Beige Book: Federal Reserve districts report improved real estate

All 12 Federal Reserve Districts report home sales, home prices or housing construction increased in July and early August, the Federal Reserve said Wednesday in its Beige Book.

Reports on commercial real estate markets are generally positive. The San Francisco district noted stable demand, Boston indicated conditions remained the same since the last report, and Richmond, Chicago, and St. Louis said commercial real estate conditions were mixed.

The Dallas district reported significant levels of buyer traffic, Richmond noted strong pending sales, and Minneapolis and St. Louis mentioned increases in building permits. New York, Philadelphia, and Chicago indicated improvements as well, but characterized the progress as slow and modest.

Declines in inventory levels were reported in Boston, New York, Philadelphia, Atlanta, Dallas and San Francisco. The shrinking inventories put some upward pressure on prices according to Boston, Atlanta, and Dallas. A reduction in the stock of distressed properties was mentioned in New York, Richmond and San Francisco.
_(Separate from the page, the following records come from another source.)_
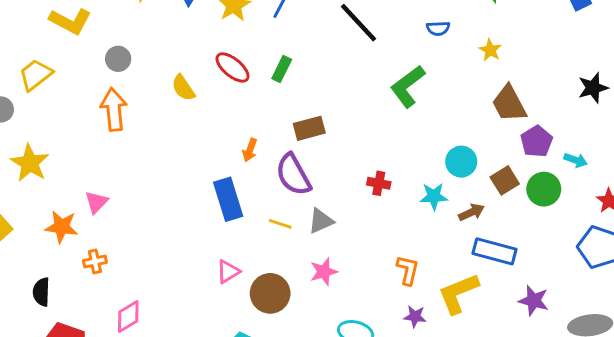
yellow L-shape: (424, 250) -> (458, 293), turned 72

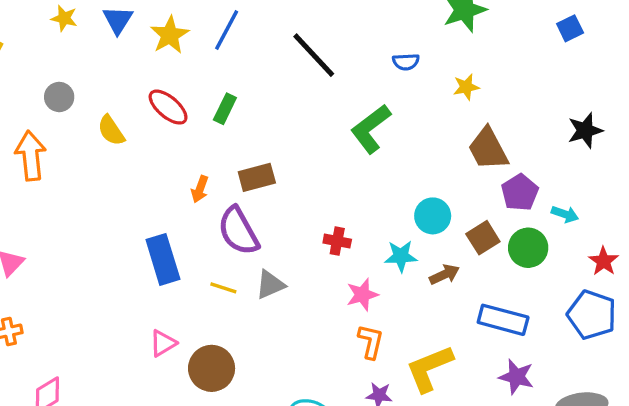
yellow star: (490, 50) -> (466, 87), turned 30
gray circle: (118, 59) -> (59, 97), moved
orange arrow: (250, 150) -> (200, 189), moved
blue rectangle: (495, 251) -> (503, 320), moved
pink star: (324, 272) -> (362, 295), moved

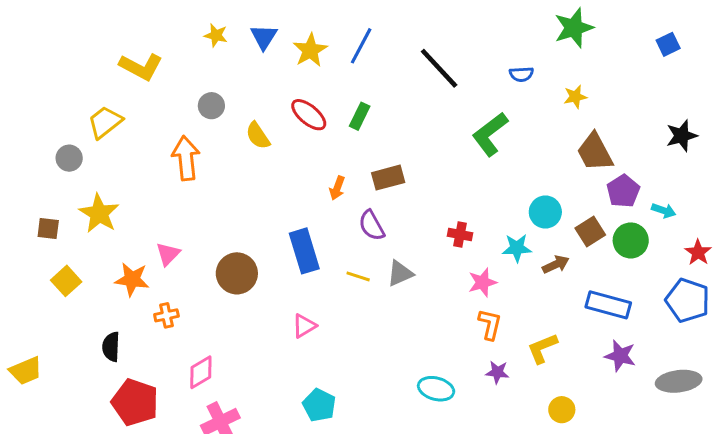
purple semicircle: (238, 231) -> (372, 225), size x0.7
brown circle: (212, 368) -> (237, 273), moved
yellow L-shape: (429, 368) -> (542, 348), size x0.7

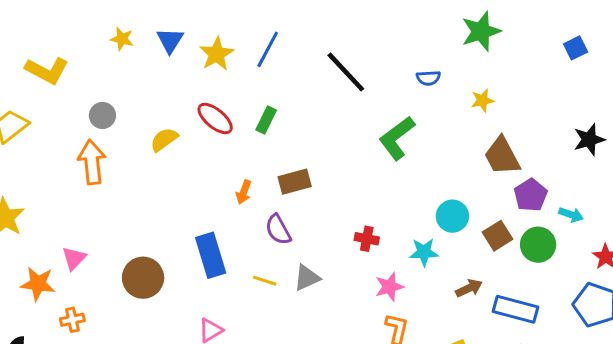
gray circle: (211, 106) -> (102, 115), moved
yellow semicircle: (258, 136) -> (164, 140), turned 88
brown arrow: (556, 264) -> (469, 288), moved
In Philadelphia and Kansas City, the possibility of shadow inventory entering the market remains a concern. In general, outlooks were positive, with continued increases in activity expected, although the projected gains were more modest in Boston, Cleveland and Kansas City.
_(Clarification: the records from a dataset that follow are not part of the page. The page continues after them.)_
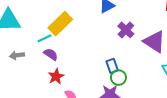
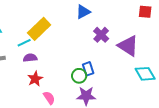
purple semicircle: (51, 54) -> (30, 58), turned -40
green circle: (118, 78) -> (79, 76), moved

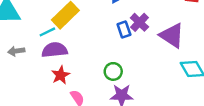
purple semicircle: (30, 58) -> (55, 50), size x1.5
blue rectangle: (88, 69) -> (124, 30), moved

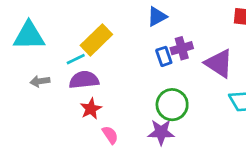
purple cross: (140, 22) -> (182, 48), turned 30
green circle: (113, 71) -> (172, 105), moved, size x1.5

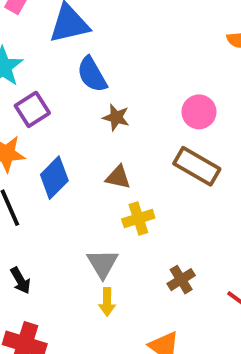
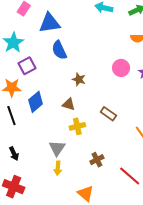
pink circle: (199, 112) -> (121, 68), moved
brown star: (116, 117) -> (79, 79), moved
brown rectangle: (197, 166) -> (108, 114), moved, size x0.7

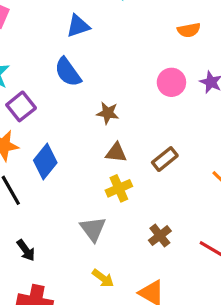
blue triangle: (50, 23) -> (78, 26), moved, size x0.7
brown triangle: (69, 104) -> (116, 153), moved
brown rectangle: (108, 114) -> (165, 159), turned -63
yellow arrow: (58, 168) -> (103, 278), moved, turned -48

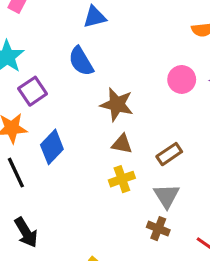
brown star: (108, 113) -> (117, 104), size x1.5
gray triangle: (93, 229) -> (167, 196), moved
brown cross: (160, 236) -> (158, 229), turned -35
black arrow: (26, 250) -> (26, 232), size x1.4

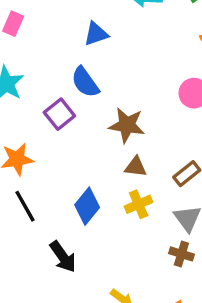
purple square: (33, 91) -> (59, 114), moved
blue diamond: (52, 147) -> (87, 206), moved
black arrow: (26, 232) -> (63, 257), moved

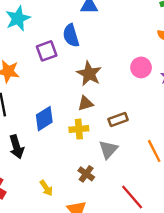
brown triangle: (136, 167) -> (85, 103), turned -42
brown cross: (181, 254) -> (86, 174), moved

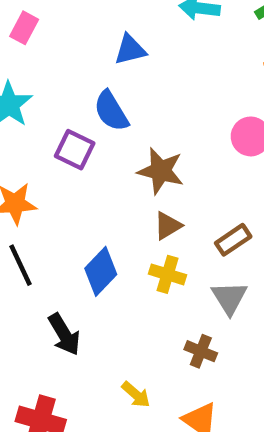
purple square: (47, 51) -> (75, 150), turned -30
yellow cross: (79, 129) -> (167, 274), turned 36

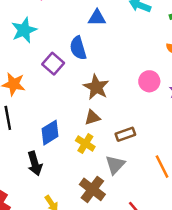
black arrow: (64, 334) -> (35, 163), moved
brown cross: (201, 351) -> (92, 189), size x1.5

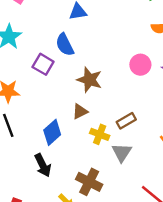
brown triangle: (92, 117) -> (80, 111), moved
yellow cross: (85, 144) -> (100, 134), moved
brown cross: (92, 189) -> (89, 182), moved

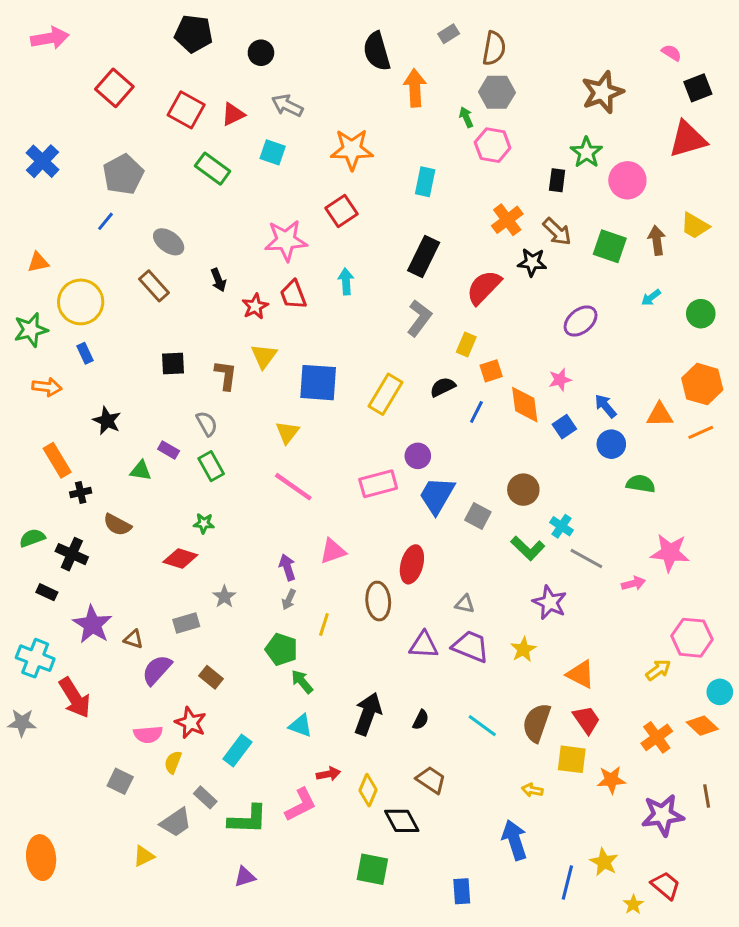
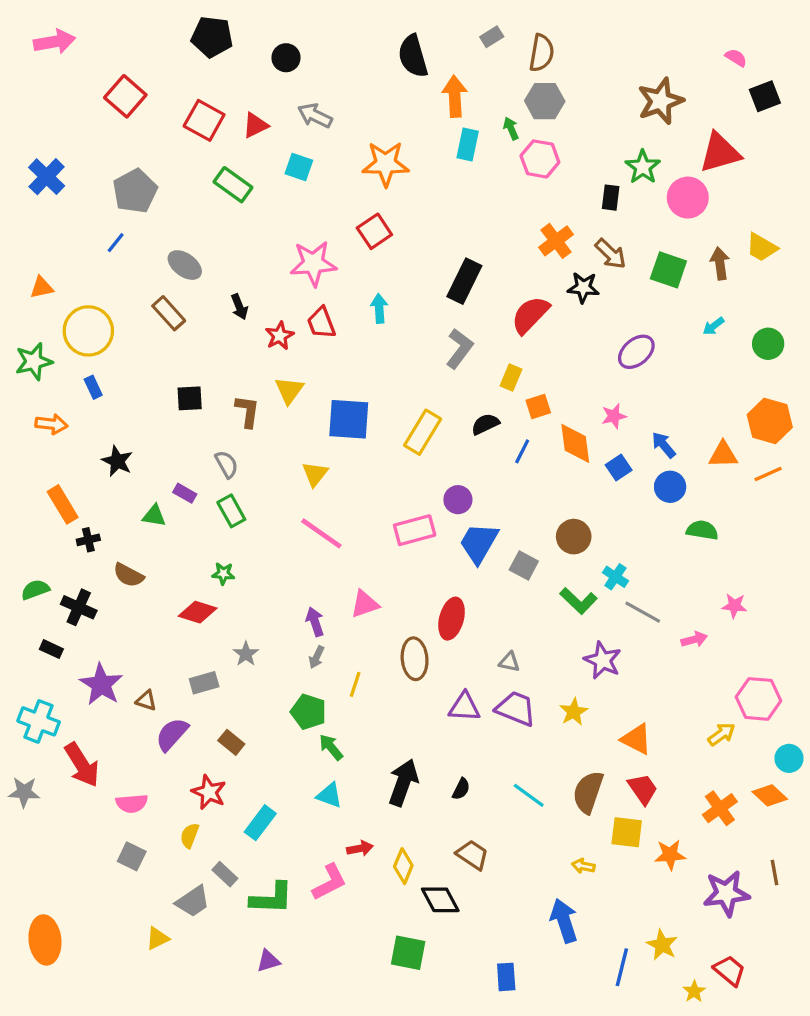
red triangle: (688, 139) -> (720, 153), moved
cyan rectangle: (425, 182) -> (468, 144), moved
pink star: (670, 553) -> (734, 606), size x0.6
pink semicircle: (148, 734) -> (132, 803), moved

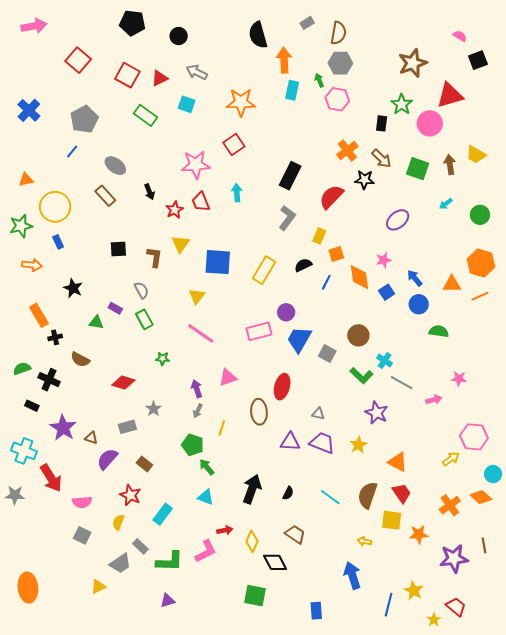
green star: (223, 574) -> (163, 358), moved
Credit conditions improved since early July, according to District reports. Credit spreads fell and competition for high-quality borrowers among lending institutions rose.

The New York District saw shrinking in commercial and industrial loans as well as in commercial mortgages. Some bankers in the Cleveland District mentioned a moderate loosening of lending guidelines. The New York, St. Louis, and Kansas City Districts reported unchanged credit standards, while New York and Cleveland cited declining delinquency rates.